‘Why have they taken a baby in there?’ Prince Andrey wondered for a split-second. ‘A baby? Whose baby is it? . . . What’s a baby doing in there? Has it been born?’
When the delightful meaning of the baby’s wail dawned on him he choked with tears, leant on the window-sill with both elbows and cried like a child sobbing his heart out. The door opened. The doctor came out of the room with no coat on and his shirt-sleeves rolled up; he looked pale and his jaw was trembling. Prince Andrey turned to speak to him, but the doctor walked past with a far-away look in his eye and said nothing. A woman came running out and stopped in the doorway, hesitating, when she saw Prince Andrey. He went into his wife’s room. She was dead, still lying in the same position he had seen her in five minutes earlier, and despite the staring eyes and the white cheeks the same expression still haunted that lovely, shy little girl’s face with its tiny upper lip covered with fine dark hair. ‘I loved all of you, I never hurt anybody, and look what you have done to me, just look what you have done to me,’ was the message on her dead face in all its pitiful beauty. In one corner of the room something small and red lay mewling and snuffling in the trembling white hands of Marya Bogdanovna.

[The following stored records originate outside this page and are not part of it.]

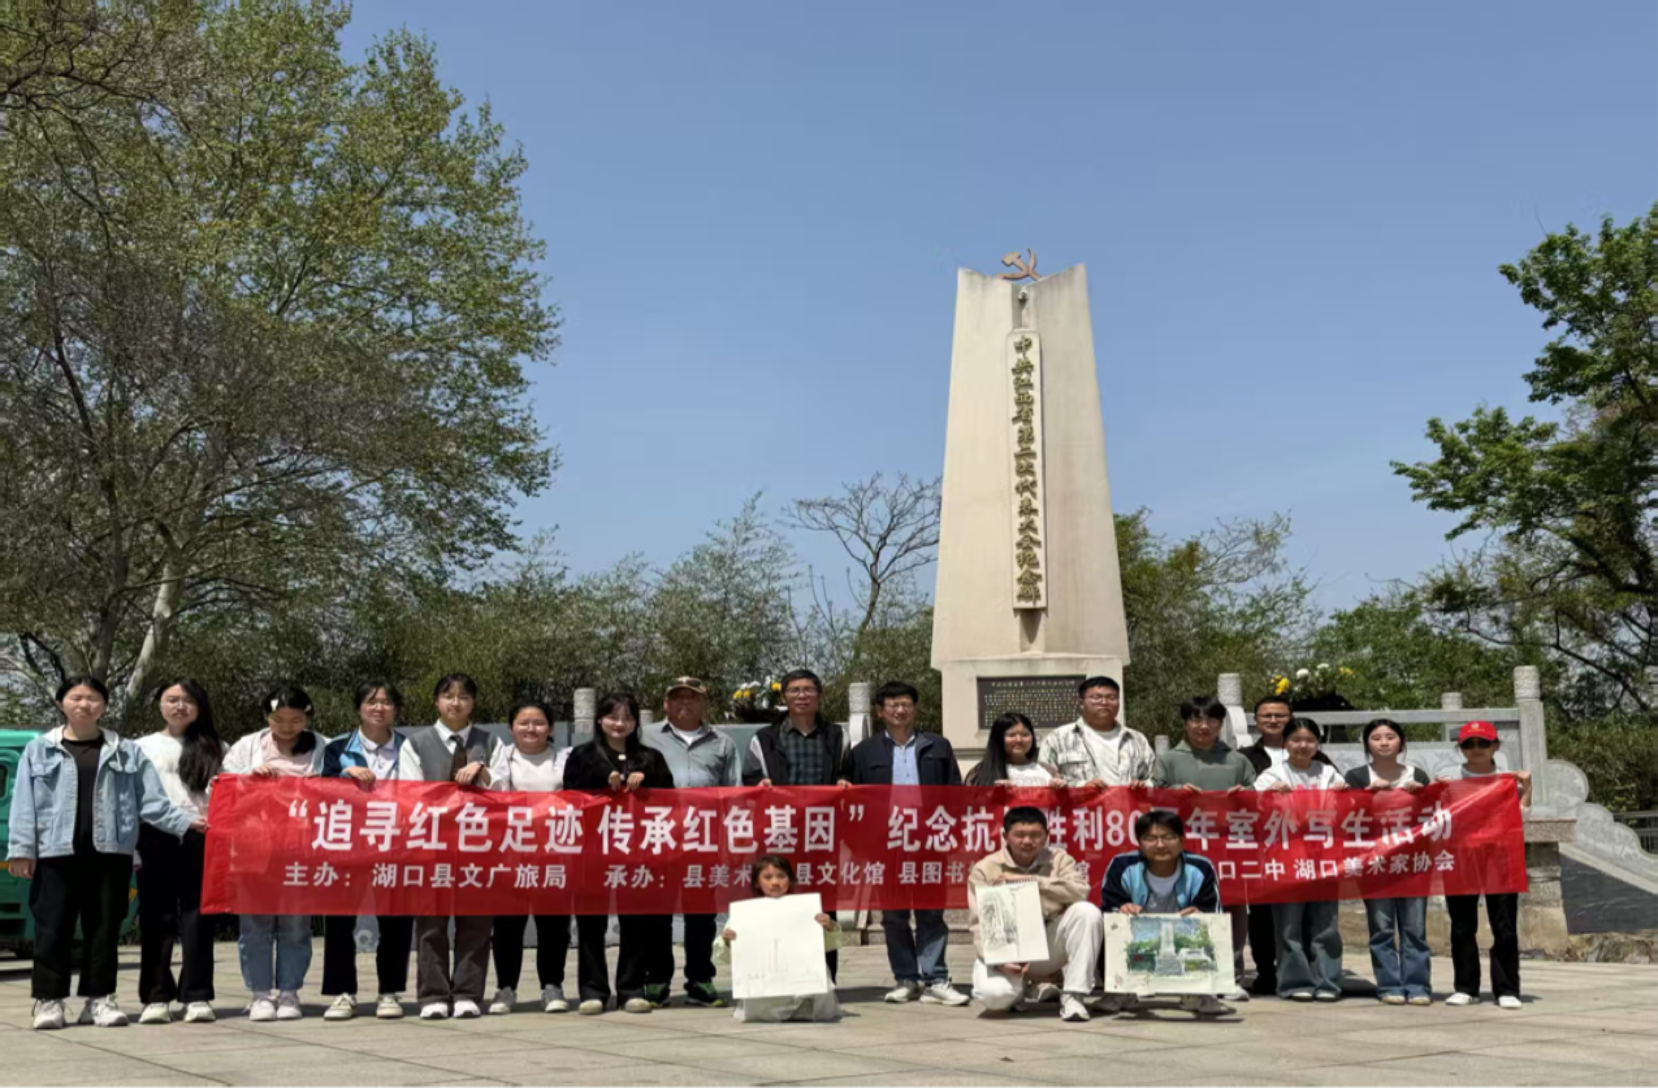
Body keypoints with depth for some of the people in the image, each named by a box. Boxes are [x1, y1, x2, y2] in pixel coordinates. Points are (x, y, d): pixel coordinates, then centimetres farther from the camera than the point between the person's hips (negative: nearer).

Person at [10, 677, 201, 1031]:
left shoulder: (127, 752, 9)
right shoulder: (39, 750, 8)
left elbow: (152, 801, 6)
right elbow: (24, 805, 4)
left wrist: (185, 821, -6)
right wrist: (22, 849, -5)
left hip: (110, 854, 1)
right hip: (56, 853, -1)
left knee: (104, 929, 5)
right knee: (53, 929, 0)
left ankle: (99, 999, 13)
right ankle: (49, 999, 8)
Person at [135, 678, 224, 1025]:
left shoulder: (214, 749, 13)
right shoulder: (143, 747, 14)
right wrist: (131, 848, 0)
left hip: (199, 839, 0)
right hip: (155, 839, 1)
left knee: (196, 917, -2)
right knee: (157, 920, 2)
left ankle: (197, 997, -1)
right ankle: (156, 997, 7)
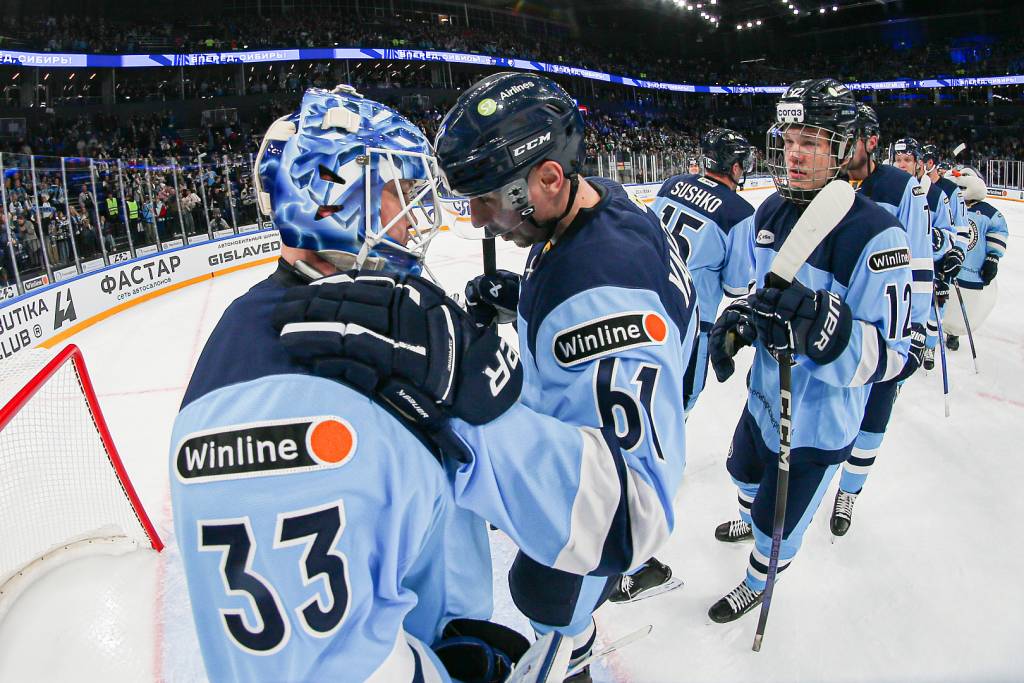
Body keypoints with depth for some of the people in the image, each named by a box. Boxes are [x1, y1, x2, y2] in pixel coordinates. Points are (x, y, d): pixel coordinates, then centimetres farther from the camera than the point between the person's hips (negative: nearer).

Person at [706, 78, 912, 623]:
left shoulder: (873, 234, -27)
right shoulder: (770, 211, -3)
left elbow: (890, 353, -26)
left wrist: (822, 324, -44)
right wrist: (736, 322, -7)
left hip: (818, 418, -7)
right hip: (764, 392, 7)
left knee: (779, 520, 14)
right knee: (746, 470, 32)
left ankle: (758, 582, 45)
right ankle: (750, 519, 66)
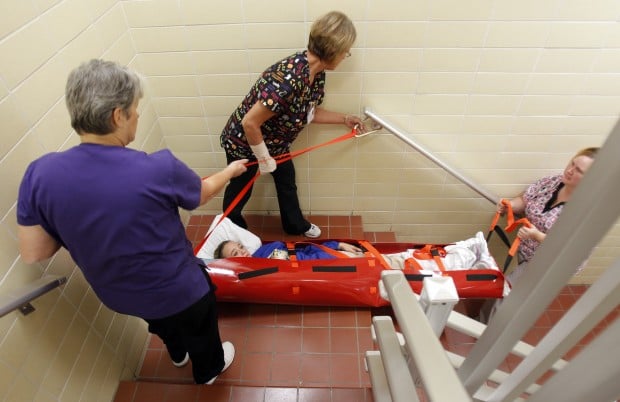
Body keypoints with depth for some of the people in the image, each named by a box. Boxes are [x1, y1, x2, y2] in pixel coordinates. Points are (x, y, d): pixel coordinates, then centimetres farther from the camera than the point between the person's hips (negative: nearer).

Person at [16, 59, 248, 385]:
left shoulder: (40, 173, -20)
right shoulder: (159, 168, -32)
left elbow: (32, 253, -11)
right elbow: (203, 193, -10)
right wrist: (230, 171, 9)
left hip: (115, 294, 5)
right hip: (177, 290, -4)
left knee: (163, 324, 38)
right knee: (199, 330, 30)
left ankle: (179, 354, 67)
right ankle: (209, 368, 58)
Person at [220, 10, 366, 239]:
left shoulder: (317, 74, -11)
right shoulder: (290, 79, -40)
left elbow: (309, 112, 5)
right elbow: (249, 123, -35)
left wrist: (345, 119, 9)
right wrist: (264, 159, -21)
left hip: (275, 141, 8)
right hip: (243, 142, -8)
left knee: (287, 180, 22)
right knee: (240, 190, 16)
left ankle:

Two hours later Prince Andrey walked quietly in to see his father. The old man knew what had happened. He was standing near the door, and the moment it opened he put his rough old arms round his son’s neck in a vice-like grip, and without a word sobbed like a child.
Three days later at the little princess’s funeral, Prince Andrey climbed the steps of the bier to say a last goodbye to her. Even in the coffin her face was the same, though the eyes were closed. ‘Look what you have done to me,’ was still the message for Prince Andrey and something seemed to rend his soul; he felt guilty of a crime that he could neither expiate nor ever forget. He was incapable of tears. The old man came in too and kissed the little waxen hand that lay so peacefully and prominently crossed over the other one, and to him too her face said, ‘Look what you have done to me. Why did you do it?’ And the old man turned away angrily when he saw the look on her face.
Another five days passed and the young prince, Nikolay Andreyevich, was christened. The wet-nurse bunched up his swaddling-clothes under her chin while the priest took a goose feather and anointed the baby’s red and wrinkled little palms and soles.
His grandfather, who was his godfather, all shaky and afraid of dropping the baby, carried him around the battered tin font and handed him over with great care to his godmother, Princess Marya. Prince Andrey sat in the next room waiting for the ceremony to end, beside himself with fear that they might drown the baby. He looked at his son with great delight when the nurse brought him out, and nodded approvingly as she informed him that when they had dropped some of the baby’s hair in a piece of wax into the font, it hadn’t sunk but had floated on the surface of the water.8
CHAPTER 10
Rostov’s involvement in the duel between Dolokhov and Bezukhov had been hushed up by the old count, and instead of being reduced to the ranks as expected he had been appointed adjutant to the governor-general of Moscow. As a result he was unable to go to the country with the rest of the family, and spent the whole summer in Moscow busy with his new duties. Dolokhov recovered, and Rostov became close to him during his convalescence, when Dolokhov lay ill in the house of his passionately doting mother, Marya Ivanovna. She took to Rostov because of his friendship with her Fedya and often talked about her son.